• REQUIRED ACTION
Beneath this instruction is a listing; write out exactly the line that contains "right eye: (845, 430)" and each line after it to the last.

.....

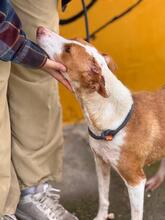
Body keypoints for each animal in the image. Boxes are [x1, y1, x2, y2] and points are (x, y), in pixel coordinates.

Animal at [37, 27, 165, 220]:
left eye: (68, 50)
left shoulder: (135, 180)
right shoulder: (101, 163)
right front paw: (101, 216)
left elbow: (135, 213)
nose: (40, 29)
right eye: (74, 38)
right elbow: (103, 197)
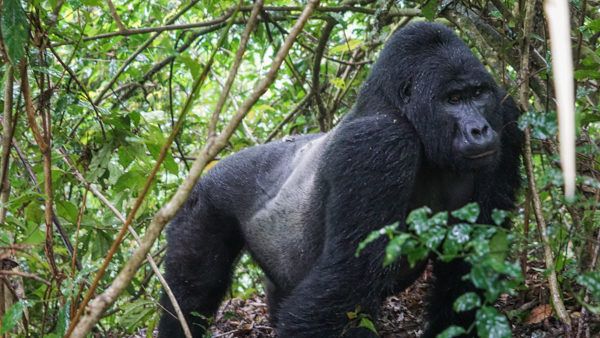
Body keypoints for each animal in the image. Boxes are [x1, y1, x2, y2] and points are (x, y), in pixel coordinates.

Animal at [158, 22, 520, 336]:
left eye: (478, 94)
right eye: (453, 100)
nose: (480, 129)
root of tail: (207, 170)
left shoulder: (506, 115)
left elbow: (472, 265)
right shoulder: (378, 144)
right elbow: (346, 281)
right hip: (203, 204)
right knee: (194, 291)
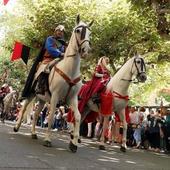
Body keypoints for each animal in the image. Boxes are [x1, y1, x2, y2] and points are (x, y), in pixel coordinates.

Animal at [13, 14, 93, 153]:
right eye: (78, 30)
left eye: (90, 32)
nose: (85, 50)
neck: (70, 69)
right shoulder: (55, 96)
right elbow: (50, 117)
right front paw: (47, 139)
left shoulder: (72, 99)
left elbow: (77, 116)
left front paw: (74, 143)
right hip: (31, 94)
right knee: (24, 109)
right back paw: (17, 127)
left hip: (42, 99)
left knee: (36, 114)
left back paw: (33, 133)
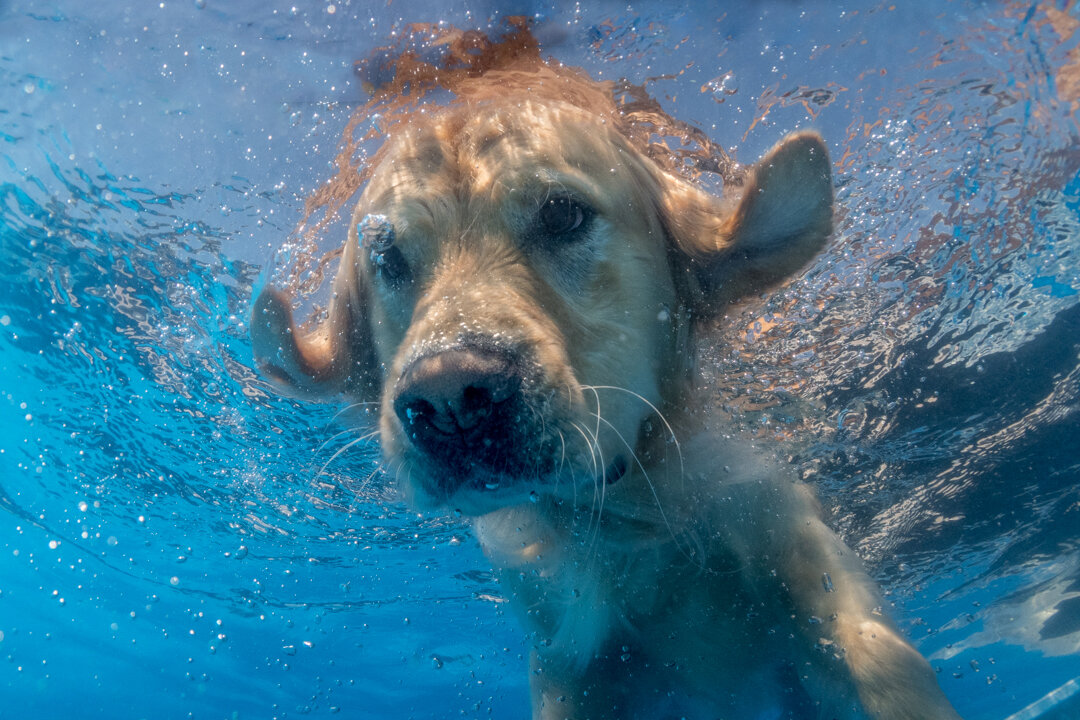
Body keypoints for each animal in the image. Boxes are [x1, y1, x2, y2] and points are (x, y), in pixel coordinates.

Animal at [250, 63, 963, 720]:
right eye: (387, 258)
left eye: (562, 214)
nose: (449, 399)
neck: (624, 512)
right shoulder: (568, 654)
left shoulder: (789, 536)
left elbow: (875, 661)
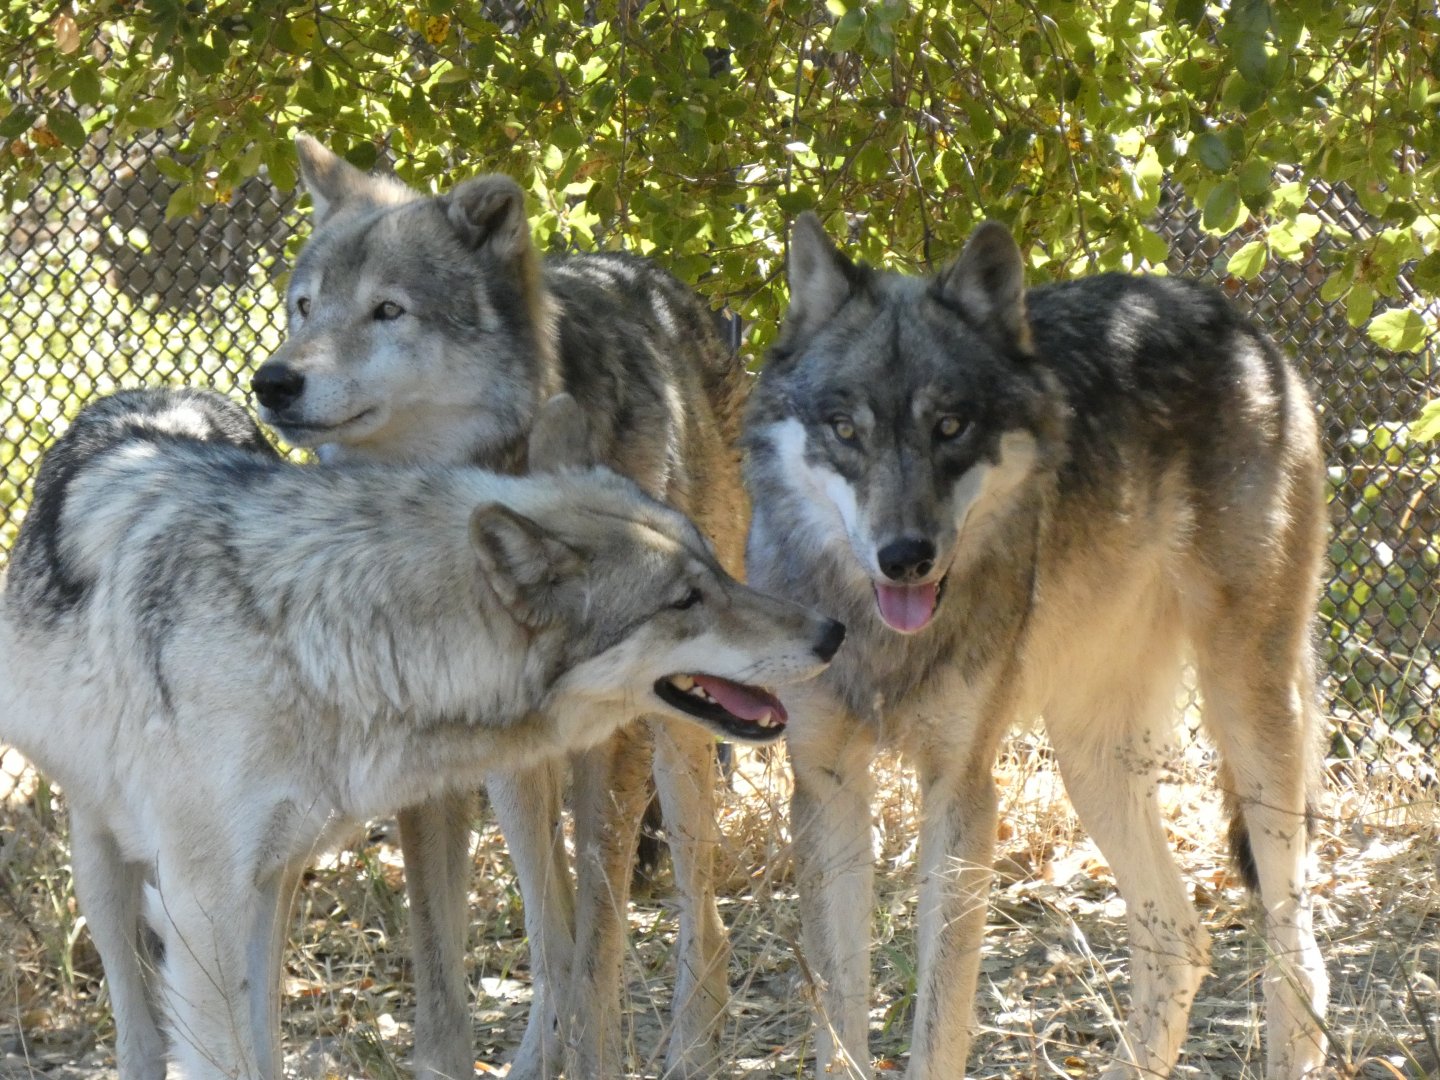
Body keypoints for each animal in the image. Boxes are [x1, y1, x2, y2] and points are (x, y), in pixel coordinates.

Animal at [0, 386, 843, 1080]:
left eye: (713, 570)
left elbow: (261, 1049)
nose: (832, 631)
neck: (312, 632)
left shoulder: (263, 880)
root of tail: (143, 393)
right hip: (105, 871)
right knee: (136, 1027)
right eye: (684, 600)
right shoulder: (199, 903)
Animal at [249, 135, 752, 1079]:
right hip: (513, 775)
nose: (274, 381)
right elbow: (445, 966)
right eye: (303, 307)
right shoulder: (428, 765)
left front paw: (598, 1060)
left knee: (695, 918)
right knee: (548, 929)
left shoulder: (615, 749)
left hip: (679, 743)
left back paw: (693, 1047)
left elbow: (601, 943)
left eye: (388, 311)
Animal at [742, 215, 1330, 1078]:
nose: (905, 556)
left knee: (1295, 953)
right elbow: (839, 1022)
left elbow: (940, 1018)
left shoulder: (961, 789)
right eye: (845, 430)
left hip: (1248, 714)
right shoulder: (825, 786)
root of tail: (1238, 324)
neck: (882, 643)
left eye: (951, 427)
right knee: (1181, 941)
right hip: (1092, 758)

.....

• EXERCISE SOLUTION
right eye: (845, 430)
left hip: (1248, 714)
right shoulder: (825, 786)
root of tail: (1238, 324)
neck: (882, 643)
left eye: (951, 427)
right knee: (1181, 941)
right hip: (1092, 758)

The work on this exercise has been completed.